These data could be filtered using some of the metrics described in [Community Goal](#Goal:-understanding-the-people-in-Mozilla-Community) to get a more specific insight and filter data based on project or/and organization. 

**Questions**:
 * How many people are joining the community?
 * How many people are no longer active (leaving) in the community?
 * How is the attraction / retention ratio over time?

**Metrics**:
   * People joining the community per month.
   * People leaving the community per month.

## Goal: understanding how the community is connected
Analyze connections within the community in order to understand relations between projects. Finding groups and relationships among them.

**Questions**:
 * Do organizations contribute to particular projects?
 * How many repos are being contributed by the same organization/developer?

**Metrics**:
  * Number of contributions by organization and repository.
  * Number of contributors by organization and repository.

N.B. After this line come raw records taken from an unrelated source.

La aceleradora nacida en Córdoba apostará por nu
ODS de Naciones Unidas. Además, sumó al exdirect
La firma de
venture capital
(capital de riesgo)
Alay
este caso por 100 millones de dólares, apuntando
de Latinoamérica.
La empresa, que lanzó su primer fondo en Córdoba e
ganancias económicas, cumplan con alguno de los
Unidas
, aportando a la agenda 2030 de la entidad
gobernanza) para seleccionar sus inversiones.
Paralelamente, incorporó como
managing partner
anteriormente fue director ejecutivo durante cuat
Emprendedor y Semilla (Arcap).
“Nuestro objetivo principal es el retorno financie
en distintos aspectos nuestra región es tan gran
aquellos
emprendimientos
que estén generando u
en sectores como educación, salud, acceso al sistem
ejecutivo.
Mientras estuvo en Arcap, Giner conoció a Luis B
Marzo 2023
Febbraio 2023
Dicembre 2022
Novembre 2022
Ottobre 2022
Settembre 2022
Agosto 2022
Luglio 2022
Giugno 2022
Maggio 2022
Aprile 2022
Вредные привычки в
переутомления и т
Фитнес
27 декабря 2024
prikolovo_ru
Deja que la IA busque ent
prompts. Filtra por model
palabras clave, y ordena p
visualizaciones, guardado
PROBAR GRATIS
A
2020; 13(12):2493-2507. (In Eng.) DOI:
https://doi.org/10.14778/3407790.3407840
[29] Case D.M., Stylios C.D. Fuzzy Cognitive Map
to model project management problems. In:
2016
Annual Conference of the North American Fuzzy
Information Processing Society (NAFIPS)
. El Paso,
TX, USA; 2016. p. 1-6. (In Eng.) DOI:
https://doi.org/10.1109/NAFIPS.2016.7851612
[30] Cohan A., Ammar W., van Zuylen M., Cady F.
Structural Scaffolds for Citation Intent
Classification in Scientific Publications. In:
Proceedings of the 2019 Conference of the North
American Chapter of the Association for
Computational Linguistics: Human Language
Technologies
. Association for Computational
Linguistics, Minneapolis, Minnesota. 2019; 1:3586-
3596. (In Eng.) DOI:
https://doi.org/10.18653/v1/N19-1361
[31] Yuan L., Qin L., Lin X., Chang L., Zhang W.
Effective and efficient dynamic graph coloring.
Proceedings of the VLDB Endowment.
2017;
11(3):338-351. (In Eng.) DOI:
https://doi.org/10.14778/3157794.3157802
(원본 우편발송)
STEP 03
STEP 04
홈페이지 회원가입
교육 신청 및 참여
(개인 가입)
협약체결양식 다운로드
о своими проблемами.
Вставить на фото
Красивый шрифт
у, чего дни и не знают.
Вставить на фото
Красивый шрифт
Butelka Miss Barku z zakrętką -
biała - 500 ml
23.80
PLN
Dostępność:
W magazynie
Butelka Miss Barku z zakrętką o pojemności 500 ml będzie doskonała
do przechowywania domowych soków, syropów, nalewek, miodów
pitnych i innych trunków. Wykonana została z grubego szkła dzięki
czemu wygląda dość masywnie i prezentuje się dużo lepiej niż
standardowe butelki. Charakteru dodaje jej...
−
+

## Goal: organizations Diversity Analysis
In this section we will focus on analyzing the diversity in terms of organizations contributing to Mozilla community. Looking at contributions based on organizations involved will help us to find if there exists some dependency on any organization or a small group of them, allowing us to see how diverse is the community in terms of organizations. In the same way, we will use gender information to get a deeper look on diversity.

**Questions**:
 * Which organizations (beyond Mozilla) are contributing to the project?
 * How many organizations does a project depend on?
 * How gender-diverse is the community?

**Metrics**:
 * Number of organizations contributing to projects.
 * Bitergia's Elephant Factor. Elephant Factor is defined as the minimum number of organizations whose employees perform 50% of the commits. This number provides an indication of how many people or organizations the community depends on.
 * Divide contributions by gender.